今、注目の共産主義について考える(85)。北鮮帰還問題(14)。チュチェ思想の国は地上の地獄だった。帰還者を待ち受ける強制収容所
在日朝鮮人を両親に持つ青年が語る、強制収容所での10年と、決死の亡命劇『さらば、収容所国家北朝鮮』(姜哲ファン、監修落合信彦、1994年2月発行)という本があります。姜氏は北鮮帰還事業で北朝鮮に渡った在日朝鮮人を両親に持ち、北朝鮮で生まれた人です。この本には北鮮帰還事業によって帰国した人々とその日本人妻たちの悲惨極まる状況が記されています。この本の中の“強制収容所“に関する記述を紹介します。

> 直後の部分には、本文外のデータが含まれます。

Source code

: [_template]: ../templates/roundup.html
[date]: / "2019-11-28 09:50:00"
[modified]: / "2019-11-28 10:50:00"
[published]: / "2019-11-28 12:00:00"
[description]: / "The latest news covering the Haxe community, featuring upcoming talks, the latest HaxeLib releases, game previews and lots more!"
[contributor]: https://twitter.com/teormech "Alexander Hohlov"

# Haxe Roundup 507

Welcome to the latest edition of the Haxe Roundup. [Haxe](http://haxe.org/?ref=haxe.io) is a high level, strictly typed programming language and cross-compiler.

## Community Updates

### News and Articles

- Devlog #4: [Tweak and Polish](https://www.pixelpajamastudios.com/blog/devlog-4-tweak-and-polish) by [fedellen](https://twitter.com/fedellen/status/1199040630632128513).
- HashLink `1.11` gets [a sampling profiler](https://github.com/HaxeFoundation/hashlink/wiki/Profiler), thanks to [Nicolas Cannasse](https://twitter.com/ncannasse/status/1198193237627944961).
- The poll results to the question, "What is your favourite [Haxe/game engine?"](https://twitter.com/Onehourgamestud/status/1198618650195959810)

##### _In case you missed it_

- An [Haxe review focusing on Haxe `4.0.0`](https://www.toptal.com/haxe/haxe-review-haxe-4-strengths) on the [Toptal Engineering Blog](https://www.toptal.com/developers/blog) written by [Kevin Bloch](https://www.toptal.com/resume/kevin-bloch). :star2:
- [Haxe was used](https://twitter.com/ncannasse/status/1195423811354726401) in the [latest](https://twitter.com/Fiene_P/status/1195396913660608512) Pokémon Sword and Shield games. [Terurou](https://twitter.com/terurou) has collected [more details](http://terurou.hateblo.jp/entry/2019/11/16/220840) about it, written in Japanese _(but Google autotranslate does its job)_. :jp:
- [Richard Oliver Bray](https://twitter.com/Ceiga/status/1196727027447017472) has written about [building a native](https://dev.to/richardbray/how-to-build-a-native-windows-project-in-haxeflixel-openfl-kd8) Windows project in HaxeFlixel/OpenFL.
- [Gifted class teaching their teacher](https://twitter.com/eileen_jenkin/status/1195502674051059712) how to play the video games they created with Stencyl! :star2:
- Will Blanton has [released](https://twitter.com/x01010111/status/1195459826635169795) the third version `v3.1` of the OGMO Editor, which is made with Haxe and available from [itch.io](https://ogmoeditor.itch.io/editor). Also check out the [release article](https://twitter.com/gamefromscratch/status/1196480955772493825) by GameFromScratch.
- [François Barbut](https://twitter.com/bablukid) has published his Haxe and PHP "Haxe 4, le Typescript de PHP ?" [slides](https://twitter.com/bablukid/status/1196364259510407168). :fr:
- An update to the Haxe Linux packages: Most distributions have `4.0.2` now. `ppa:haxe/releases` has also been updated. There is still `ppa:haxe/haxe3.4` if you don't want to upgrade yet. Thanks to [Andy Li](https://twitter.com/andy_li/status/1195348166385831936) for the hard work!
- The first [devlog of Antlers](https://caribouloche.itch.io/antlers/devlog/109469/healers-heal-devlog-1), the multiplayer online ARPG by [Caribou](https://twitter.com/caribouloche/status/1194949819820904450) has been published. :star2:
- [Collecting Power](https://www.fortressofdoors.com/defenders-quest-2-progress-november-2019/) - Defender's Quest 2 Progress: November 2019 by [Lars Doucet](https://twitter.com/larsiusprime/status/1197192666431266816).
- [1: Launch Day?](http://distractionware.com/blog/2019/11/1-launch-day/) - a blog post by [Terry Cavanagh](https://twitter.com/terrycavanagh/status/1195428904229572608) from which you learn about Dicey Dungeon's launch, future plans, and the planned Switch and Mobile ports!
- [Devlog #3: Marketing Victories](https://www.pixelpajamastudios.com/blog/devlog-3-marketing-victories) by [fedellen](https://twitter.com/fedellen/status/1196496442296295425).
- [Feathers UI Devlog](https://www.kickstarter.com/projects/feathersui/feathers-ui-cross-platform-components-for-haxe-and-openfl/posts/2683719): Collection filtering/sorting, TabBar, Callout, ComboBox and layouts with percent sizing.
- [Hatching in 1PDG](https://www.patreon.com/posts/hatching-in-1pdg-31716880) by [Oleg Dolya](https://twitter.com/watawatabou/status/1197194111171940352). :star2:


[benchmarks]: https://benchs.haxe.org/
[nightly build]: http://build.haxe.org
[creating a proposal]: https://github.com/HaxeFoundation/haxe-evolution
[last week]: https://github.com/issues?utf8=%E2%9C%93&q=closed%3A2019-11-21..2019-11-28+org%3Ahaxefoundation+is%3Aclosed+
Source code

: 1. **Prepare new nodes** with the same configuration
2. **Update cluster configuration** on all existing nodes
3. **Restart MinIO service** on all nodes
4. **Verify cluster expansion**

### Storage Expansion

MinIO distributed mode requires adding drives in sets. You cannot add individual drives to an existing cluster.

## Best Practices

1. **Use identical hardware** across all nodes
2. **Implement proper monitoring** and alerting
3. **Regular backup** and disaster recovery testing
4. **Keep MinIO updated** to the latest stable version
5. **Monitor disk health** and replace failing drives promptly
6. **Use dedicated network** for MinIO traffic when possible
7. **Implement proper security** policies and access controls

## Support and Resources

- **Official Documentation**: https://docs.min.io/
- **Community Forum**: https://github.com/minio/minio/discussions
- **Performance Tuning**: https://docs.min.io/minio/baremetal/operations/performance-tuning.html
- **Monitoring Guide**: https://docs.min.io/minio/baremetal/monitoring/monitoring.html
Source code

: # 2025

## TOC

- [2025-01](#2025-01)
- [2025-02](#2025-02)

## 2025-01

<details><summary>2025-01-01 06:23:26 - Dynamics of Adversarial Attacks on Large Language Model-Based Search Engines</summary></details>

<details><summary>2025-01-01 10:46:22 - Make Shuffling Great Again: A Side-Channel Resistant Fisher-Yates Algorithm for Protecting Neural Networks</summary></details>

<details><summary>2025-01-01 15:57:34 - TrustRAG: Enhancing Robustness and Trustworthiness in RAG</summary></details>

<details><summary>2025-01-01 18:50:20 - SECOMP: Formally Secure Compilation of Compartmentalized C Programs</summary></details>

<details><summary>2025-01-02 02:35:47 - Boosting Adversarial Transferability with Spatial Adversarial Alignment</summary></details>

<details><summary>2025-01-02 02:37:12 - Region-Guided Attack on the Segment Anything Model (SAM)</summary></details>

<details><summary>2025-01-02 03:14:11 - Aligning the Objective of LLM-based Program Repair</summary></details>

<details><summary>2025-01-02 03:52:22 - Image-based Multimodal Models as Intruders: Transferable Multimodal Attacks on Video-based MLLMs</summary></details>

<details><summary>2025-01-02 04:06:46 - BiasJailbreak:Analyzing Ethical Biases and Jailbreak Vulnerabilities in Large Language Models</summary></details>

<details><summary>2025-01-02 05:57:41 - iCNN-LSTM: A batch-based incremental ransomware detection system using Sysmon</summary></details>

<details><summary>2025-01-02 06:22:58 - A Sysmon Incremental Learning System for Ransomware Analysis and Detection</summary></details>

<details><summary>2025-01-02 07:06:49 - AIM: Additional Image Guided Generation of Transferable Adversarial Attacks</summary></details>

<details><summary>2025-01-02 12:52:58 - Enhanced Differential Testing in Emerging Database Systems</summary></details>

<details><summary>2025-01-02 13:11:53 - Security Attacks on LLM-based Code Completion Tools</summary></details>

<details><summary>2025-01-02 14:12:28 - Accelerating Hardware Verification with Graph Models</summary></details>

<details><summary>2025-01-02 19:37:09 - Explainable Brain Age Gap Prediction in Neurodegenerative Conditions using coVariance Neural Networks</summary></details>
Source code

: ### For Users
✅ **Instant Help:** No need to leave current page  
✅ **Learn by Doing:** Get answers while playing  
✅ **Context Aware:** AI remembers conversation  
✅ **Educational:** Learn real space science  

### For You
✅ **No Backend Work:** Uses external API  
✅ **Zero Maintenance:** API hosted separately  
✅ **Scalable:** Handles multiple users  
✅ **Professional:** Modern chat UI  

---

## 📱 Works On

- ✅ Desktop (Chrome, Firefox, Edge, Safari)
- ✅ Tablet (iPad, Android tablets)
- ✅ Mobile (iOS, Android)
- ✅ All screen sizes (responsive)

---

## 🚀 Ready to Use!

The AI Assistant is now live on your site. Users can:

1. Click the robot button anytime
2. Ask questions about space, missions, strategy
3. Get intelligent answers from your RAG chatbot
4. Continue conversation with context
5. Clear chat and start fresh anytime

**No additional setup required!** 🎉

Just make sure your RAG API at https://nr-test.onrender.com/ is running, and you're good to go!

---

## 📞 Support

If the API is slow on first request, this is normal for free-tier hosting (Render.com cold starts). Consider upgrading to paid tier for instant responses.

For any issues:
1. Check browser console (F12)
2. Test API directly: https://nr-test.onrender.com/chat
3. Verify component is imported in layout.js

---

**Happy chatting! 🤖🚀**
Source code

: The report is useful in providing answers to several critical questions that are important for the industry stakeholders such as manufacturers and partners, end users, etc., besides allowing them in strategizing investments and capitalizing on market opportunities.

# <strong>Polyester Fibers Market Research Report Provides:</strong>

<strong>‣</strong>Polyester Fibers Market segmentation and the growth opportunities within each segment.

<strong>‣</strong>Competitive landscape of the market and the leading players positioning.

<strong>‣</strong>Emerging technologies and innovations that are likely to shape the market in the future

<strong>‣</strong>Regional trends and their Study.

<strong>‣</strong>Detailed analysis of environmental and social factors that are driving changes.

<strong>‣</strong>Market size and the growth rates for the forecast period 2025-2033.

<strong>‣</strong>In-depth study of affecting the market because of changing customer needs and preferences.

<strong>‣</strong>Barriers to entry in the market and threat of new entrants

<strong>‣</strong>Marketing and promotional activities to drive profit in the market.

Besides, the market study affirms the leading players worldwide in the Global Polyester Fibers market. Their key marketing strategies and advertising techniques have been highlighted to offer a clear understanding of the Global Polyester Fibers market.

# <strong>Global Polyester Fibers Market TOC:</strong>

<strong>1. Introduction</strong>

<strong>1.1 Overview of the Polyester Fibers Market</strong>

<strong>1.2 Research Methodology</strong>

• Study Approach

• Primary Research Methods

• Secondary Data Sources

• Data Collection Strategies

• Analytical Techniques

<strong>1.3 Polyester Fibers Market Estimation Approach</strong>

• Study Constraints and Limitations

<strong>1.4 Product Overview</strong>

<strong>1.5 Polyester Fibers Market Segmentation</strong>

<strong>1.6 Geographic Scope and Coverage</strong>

「そう、強制収容所には完全統制区域と革命化区域の2種類がある。前者は主に政治理由で罪に問われた本人が収容され、死ぬまで出ることができない。後者は私たちのような重罪人の家族や、政治的理由でも比較的罪の軽い者が収容される地域。飢えと寒さに耐えて生き延びれば、いつかは出られる可能性が高い。早いのもは2、3年で出所している。北朝鮮にはこうした収容所が12ヶ所あり、計15万人〜16万人が収容されている。私が収容されることになったのは平壌から北東に約150キロの地点にある耀徳(ヨドック)収容所だ。この収容所は咸鏡南道耀徳郡にあり、平安道と咸鏡道を分ける山岳地帯の東側に位置している。ここにはこれまでに約5万人もの罪もない人々が強制収容され、その1割が日本からの帰還者で占められていた。他の収容されている人々は『体制批判者』『外国へ逃亡を企画』『反党分子』『外国のスパイ』『朝鮮戦争時の治安隊加担者』とその家族、それに『旧地主』『親日派』『宗教家』などである」「広大な収容所は徳山と彩霊峰を結ぶ高い尾根によってふたつに区切られている。収容所の正門から見て左側が私たちの収容された『革命化区域』。右側が永遠に生きて出られない『完全統制化区域』。この両者の境界線には高圧電流が流れる二重、三重の鉄条網が走っている。ちなみに噂では金賢姫さんの家族は耀徳収容所の『完全統制化区域』に入れられているという」。
「日本からの帰国者だけの居住区域である10班村には、私がいた約10年間のあいだに約5800人が送り込まれてきた」「耀徳収容所に初めて在日朝鮮人帰国者が送り込まれたのは1974年。このときは約100世帯800人ほどが革命化区域に収容された。その後、年を追うごとに帰国者の収容者は増え続け、毎年500〜1000人のペースで送り込まれてきた。もちろん収容者は100パーセント何の罪も犯していないのだから、当然その家族には収容される理由など、あるわけがない。それにもかかわらず、このような蛮行が実施されたのは、金日成・金正日親子が日本からの帰国者を体制を揺るがす可能性のある危険分子とみなしていたからだ」と記述されています。
まさに、地上の地獄としか言えません。想像をはるかに超えた悲惨な状況です。戦後最大の人権侵害事件です。このような共産主義チュチェ思想の国を、いったいなぜ“地上の楽園”と宣伝したのでしょうか。日本の政党やマスコミはどのように関わったのでしょうか。責任が問われます。